In the midst of the consumer protection revolution, the Supreme Court of Appeal has once more affirmed the rights of consumers, this time against insurance brokers still hoping to receive commission arising from an insurance agreement cancelled by the insured within the legislated cooling-off period.
In Maree v C Booysen t/a Beleggings & Versekeringsadviseurs [2010] ZASCA 44 (31 March 2010) the Respondent, Booysens, conducted business as an insurance broker and had provided advisory services to the Appellant, Maree for approximately 20 years. Maree was a successful businessman who had an agreement in place with Booysens. The catalyst to this dispute and the eventual termination of their lengthy relationship occurred when Booysen advised Maree to pay up an existing Sanlam annuity policy and replace it with a Momentum Life Policy. Maree agreed to do so and Booysens proceeded with the transaction.
Several days later, Sanlam sent Maree a document setting out the implications associated with causing a policy to be paid up. This, evidently a cause for concern, prompted Maree to carry out further enquiries with another broker, leading him to the conclusion that he had been incorrectly advised by Booysen. He was further of the view that Booysen had been motivated by the commission which he would earn on the Momentum Life Policy. Booysen denied this and testified that his advice had been based on his view that continuing premiums on the Sanlam policy was not tax-effective. This particular dispute was not placed before the court and therefore not considered.
Based on the information obtained, Maree wrote to Momentum Life cancelling the policy procured by Booysen and subsequently sent a letter to Booysen informing him of his intention to replace Booysen with ABSA brokers. Maree’s cancellation of the Momentum Life policy lead to the inevitable forfeiture of the commission he would have been entitled to in terms of the agreement. As a result of this, and following an exchange of acrimonious correspondence between the two, Booysen instituted action against Maree for the commission, which in his view amounted to the compensation he was entitled to for his efforts in advising and procuring the new policy for Maree.

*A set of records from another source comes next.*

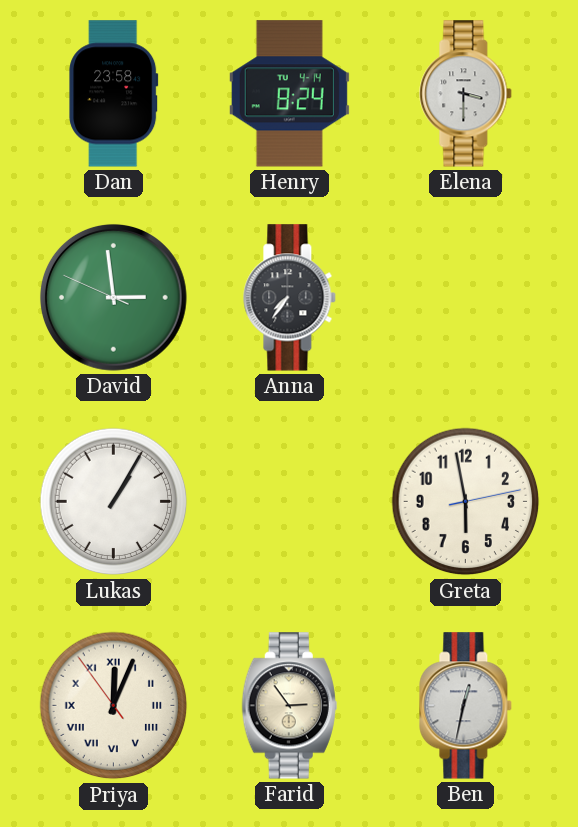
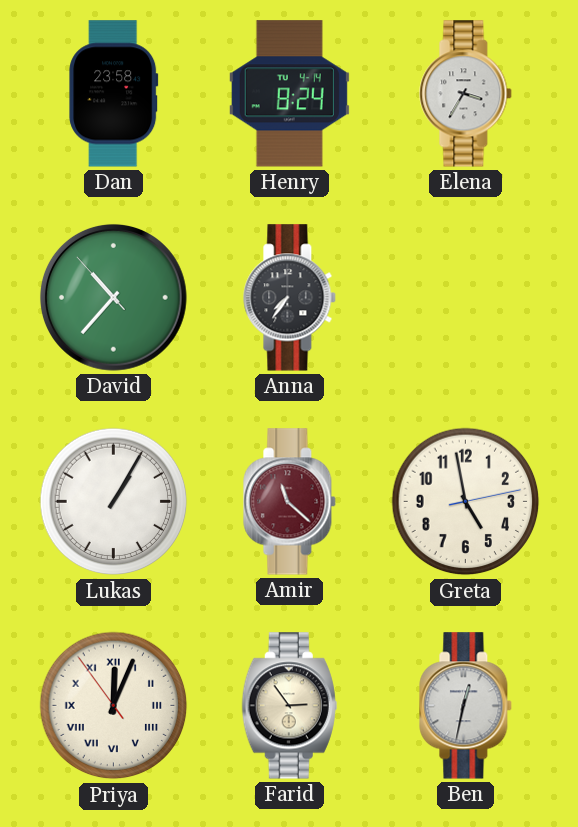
Elena: 3:30 -> 3:35
David: 2:58 -> 10:36
Amir: none -> 11:22
Greta: 5:58 -> 4:58
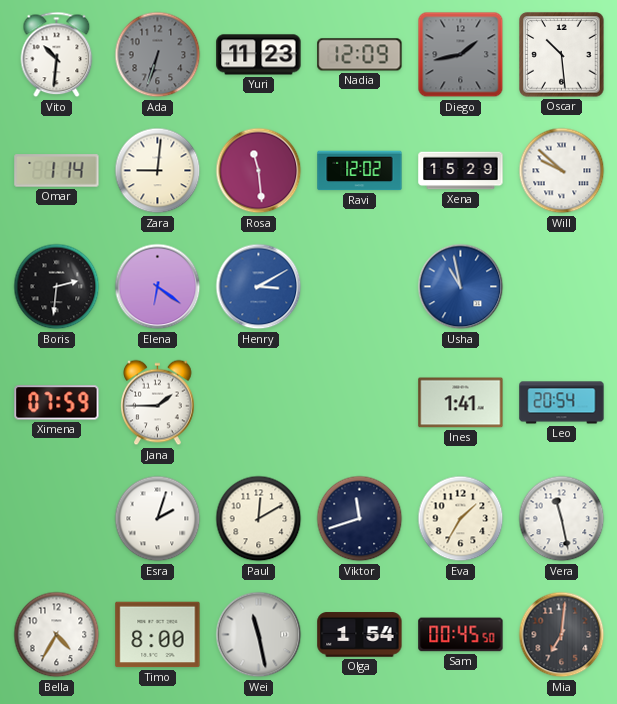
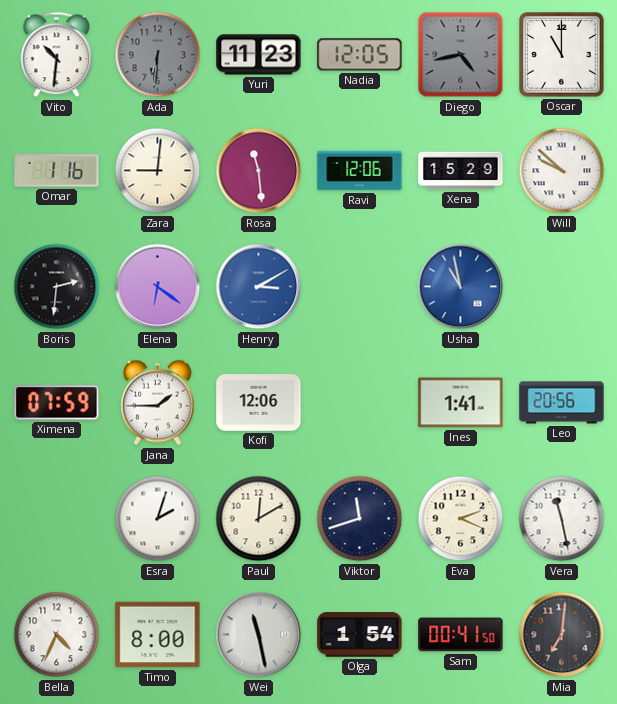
Ada: 6:33 -> 6:31
Nadia: 12:09 -> 12:05
Diego: 1:43 -> 4:43
Oscar: 10:29 -> 11:00
Omar: 1:14 -> 1:16
Ravi: 12:02 -> 12:06
Kofi: none -> 12:06
Leo: 20:54 -> 20:56
Eva: 1:35 -> 2:19
Bella: 4:35 -> 4:34
Sam: 00:45 -> 00:41
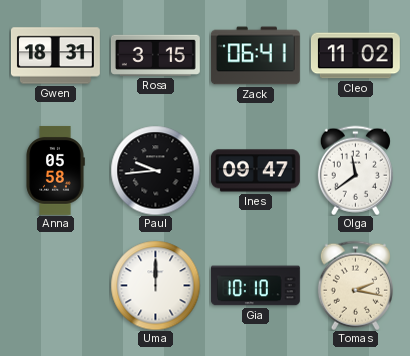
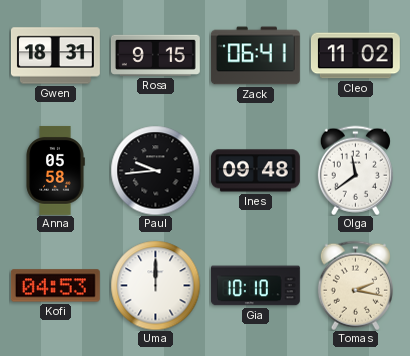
Rosa: 3:15 -> 9:15
Ines: 09:47 -> 09:48
Kofi: none -> 04:53
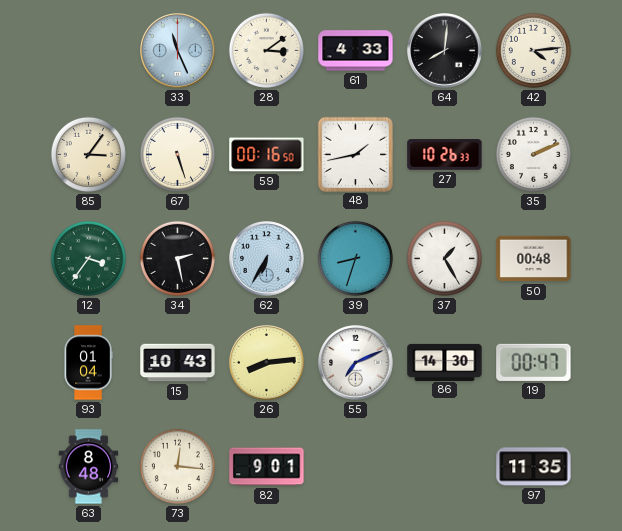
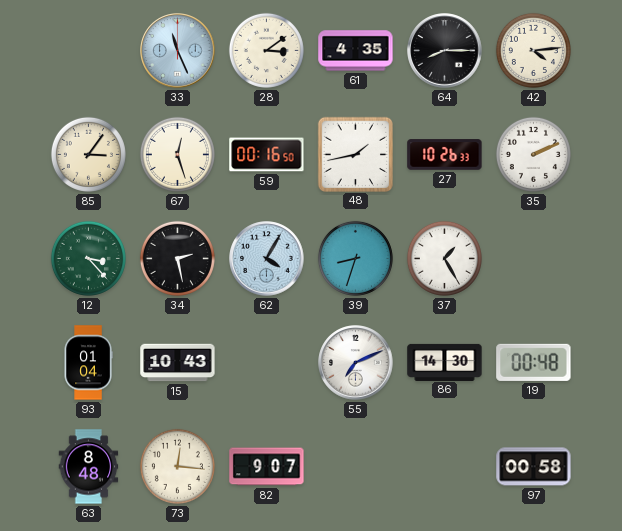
61: 4:33 -> 4:35
64: 8:01 -> 8:15
67: 5:27 -> 12:27
12: 3:36 -> 3:23
62: 6:35 -> 4:05
50: 00:48 -> none
26: 8:14 -> none
19: 00:47 -> 00:48
82: 9:01 -> 9:07
97: 11:35 -> 00:58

Much like the Consumer Protection Act, the Long-term Insurance Act, in its Policyholder Protection Rules provides for a period in which a new policyholder is entitled to cancel the policy without being penalised or exposed to contractual liability. This period, commonly referred to as the cooling-off period was applicable in Maree’s case, as he had effectively cancelled the Momentum policy procured by Booysen within the cooling-off period.
Section 49 of the Long-term Insurance Act gave rise to much contention between the parties. In terms of this provision, “no consideration shall be offered or provided by a long-term insurer or a person on behalf of the long-term insurer or accepted by any independent intermediary for rendering services as intermediary as referred to in the regulations, other than commission contemplated in the regulations and otherwise than in accordance with the regulations”. Equally important, and provided for in both the Act as well as the Policyholder Protection Rules is that any long-term policy entered into, or agreement between an insurer or intermediary with an insured, inducing such insured to waive any right or benefit conferred to the insured by the Act or Rules, is void.
Booysen submitted that these provisions were designed to regulate the relationship between the insurer and the intermediary and did not go as far as intruding on the relationship between the insured and intermediary, whose relationship was regulated by the common-law right entitling intermediaries and insureds to enter into separate agreements for consideration. He was of the view that interpreting the provisions to include this relationship would give rise to the ‘absurd’ position of intermediaries being deprived of their commission notwithstanding the fact that they had expended time in procuring policies for the insureds.
The court considered the purpose of the Policyholder Protection Rules which are to ensure that intermediaries and insurers conducted their business honestly, fairly and with due care and diligence. Based on this, the cooling-off period was held to afford a policyholder proper time to consider the “full implications and impact” of the policy without incurring financial penalty.
The Court thus came to the conclusion that s49 is not ambiguous. Section 49 seeks to limit the consideration that can be accepted by an intermediary for rendering services as contemplated in the regulations and any agreement to provide consideration other than in keeping with the regulations is void. In the circumstances Booysen was not entitled to claim commission from Maree after Maree had cancelled the policy within the cooling off period, as Momentum Life was not entitled to pay Booysen commission. The court further stated that s49, read with the Regulations prohibits the kind of agreements that Booysen attempted to rely on. The claim for commission was dismissed.
If such agreements were given effect to, a policyholder would be penalised for exercising their statutory right to cancel a policy within the cooling-off period. This position would render the purpose of the protection partly ineffective, which is never the intention of the Legislature. The principles espoused in this case should be born in mind, not only in the realm of insurance but in specific transactions. The effect of the cooling-off period may extend beyond the agreement in question and may in certain circumstances render any ancillary agreements unenforceable and leave optimistic brokers and others out in the cold.